An Australian journalist lashed out at the Japanese government yesterday, likening it to North Korea, after a publisher backed down on releasing his biography of Crown Princess Masako.
Ben Hills said the publisher bowed to government pressure in canceling the translation of his book, which blames overbearing palace minders for plunging the career woman-turned-princess into depression.
But Hills said he was talking to other Japanese publishers to print his book and that the controversy was boosting interest in the English-language edition, released last December by Random House Australia.
Hill called the decision by Japanese publishing house Kodansha a "blatant attack on freedom of speech."

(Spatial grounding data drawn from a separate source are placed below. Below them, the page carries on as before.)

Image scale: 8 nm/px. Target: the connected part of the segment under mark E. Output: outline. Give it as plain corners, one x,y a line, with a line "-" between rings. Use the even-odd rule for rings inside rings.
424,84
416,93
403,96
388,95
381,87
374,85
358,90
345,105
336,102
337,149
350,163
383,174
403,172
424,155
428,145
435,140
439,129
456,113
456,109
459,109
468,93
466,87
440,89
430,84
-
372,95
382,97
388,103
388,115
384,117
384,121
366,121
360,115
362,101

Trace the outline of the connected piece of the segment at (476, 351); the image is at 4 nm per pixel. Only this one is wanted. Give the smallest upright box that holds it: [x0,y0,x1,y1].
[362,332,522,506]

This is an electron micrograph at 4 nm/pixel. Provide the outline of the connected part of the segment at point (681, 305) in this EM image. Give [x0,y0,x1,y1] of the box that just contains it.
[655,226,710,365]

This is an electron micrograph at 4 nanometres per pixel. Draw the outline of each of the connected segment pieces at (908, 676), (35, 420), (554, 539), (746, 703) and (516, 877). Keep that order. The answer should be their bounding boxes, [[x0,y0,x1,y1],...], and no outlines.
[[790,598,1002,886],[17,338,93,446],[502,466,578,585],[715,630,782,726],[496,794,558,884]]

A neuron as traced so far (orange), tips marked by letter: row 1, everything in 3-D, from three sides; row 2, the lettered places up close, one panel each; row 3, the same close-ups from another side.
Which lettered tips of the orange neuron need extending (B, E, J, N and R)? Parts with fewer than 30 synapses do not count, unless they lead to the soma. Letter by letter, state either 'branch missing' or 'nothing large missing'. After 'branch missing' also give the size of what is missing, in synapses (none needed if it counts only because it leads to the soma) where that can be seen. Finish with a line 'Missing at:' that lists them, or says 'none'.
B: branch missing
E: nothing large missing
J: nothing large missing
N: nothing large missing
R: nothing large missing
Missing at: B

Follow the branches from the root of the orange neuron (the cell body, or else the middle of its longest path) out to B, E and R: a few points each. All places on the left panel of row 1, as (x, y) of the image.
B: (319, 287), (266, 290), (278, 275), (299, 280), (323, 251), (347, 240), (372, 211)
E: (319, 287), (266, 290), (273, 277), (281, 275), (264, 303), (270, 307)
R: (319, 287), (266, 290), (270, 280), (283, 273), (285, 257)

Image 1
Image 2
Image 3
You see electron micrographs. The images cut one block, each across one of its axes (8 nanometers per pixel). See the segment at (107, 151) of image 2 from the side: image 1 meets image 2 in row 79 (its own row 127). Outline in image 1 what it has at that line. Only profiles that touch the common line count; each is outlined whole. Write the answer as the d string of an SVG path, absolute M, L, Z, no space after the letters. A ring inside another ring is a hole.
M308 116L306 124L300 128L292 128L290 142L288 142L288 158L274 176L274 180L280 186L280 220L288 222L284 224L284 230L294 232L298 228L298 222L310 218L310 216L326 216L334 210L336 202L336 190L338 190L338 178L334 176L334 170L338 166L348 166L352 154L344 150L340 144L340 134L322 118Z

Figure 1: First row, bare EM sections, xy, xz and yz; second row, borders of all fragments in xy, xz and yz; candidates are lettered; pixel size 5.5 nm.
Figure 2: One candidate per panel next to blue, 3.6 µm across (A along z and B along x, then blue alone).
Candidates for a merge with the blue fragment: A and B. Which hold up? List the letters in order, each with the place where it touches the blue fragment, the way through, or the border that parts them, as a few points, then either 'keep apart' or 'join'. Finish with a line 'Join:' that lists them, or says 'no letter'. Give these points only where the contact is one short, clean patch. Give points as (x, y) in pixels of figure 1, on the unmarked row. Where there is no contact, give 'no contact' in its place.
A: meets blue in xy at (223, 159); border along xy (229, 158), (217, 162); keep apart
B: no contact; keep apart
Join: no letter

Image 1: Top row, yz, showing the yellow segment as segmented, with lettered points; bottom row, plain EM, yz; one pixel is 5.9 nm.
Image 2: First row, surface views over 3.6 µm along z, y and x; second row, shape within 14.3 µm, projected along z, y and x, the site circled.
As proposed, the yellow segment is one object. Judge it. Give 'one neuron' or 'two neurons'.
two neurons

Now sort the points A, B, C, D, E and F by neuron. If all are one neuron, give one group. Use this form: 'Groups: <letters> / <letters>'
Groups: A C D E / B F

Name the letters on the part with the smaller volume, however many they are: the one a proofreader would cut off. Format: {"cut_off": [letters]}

Late on Friday Kodansha said it had canceled plans to publish the Japanese translation of Princess Masako: Prisoner of the Chrysanthemum Throne.
The tartly worded biography is billed on the cover as "tragic, true story" of the 43-year-old princess, a Harvard graduate who abandoned a diplomatic career to marry royalty. The book describes her as a virtual captive of the imperial palace who has been bullied by bureaucrats into depression.
Hills said in an e-mail yesterday that he was "disappointed" by Kodansha's decision, adding "We regard this as a blatant attack on freedom of speech."
He also condemned Japan's government for exercising "censorship that would be totally unacceptable in any other advanced country" and pressuring Kodansha to surrender.
"I do not worry whether people love my book or hate my book, but they should be given the chance to read it for themselves and make up their own minds," Hills said.
Japan's Imperial Household Agency and its Foreign Ministry had demanded an apology from the author for "disrespectful descriptions, distortions of facts and judgmental assertions with audacious conjectures and coarse logic." But government officials declined to cite most of the passages they found problematic. The government also protested to Random House in Sydney.
Kazunobu Kakishima, editor at Kodansha, denied the company was scrapping the translation because of the government's protest. The decision, he said, came after Hills refused to acknowledge making factual errors during an interview with a Japanese TV on Friday. Kakishima said Hills had acknowledged the errors in discussions with Kodansha.
But Hills said that he and his Australian publisher did not apologize for the errors "because we felt -- and feel -- that there is nothing to apologize for."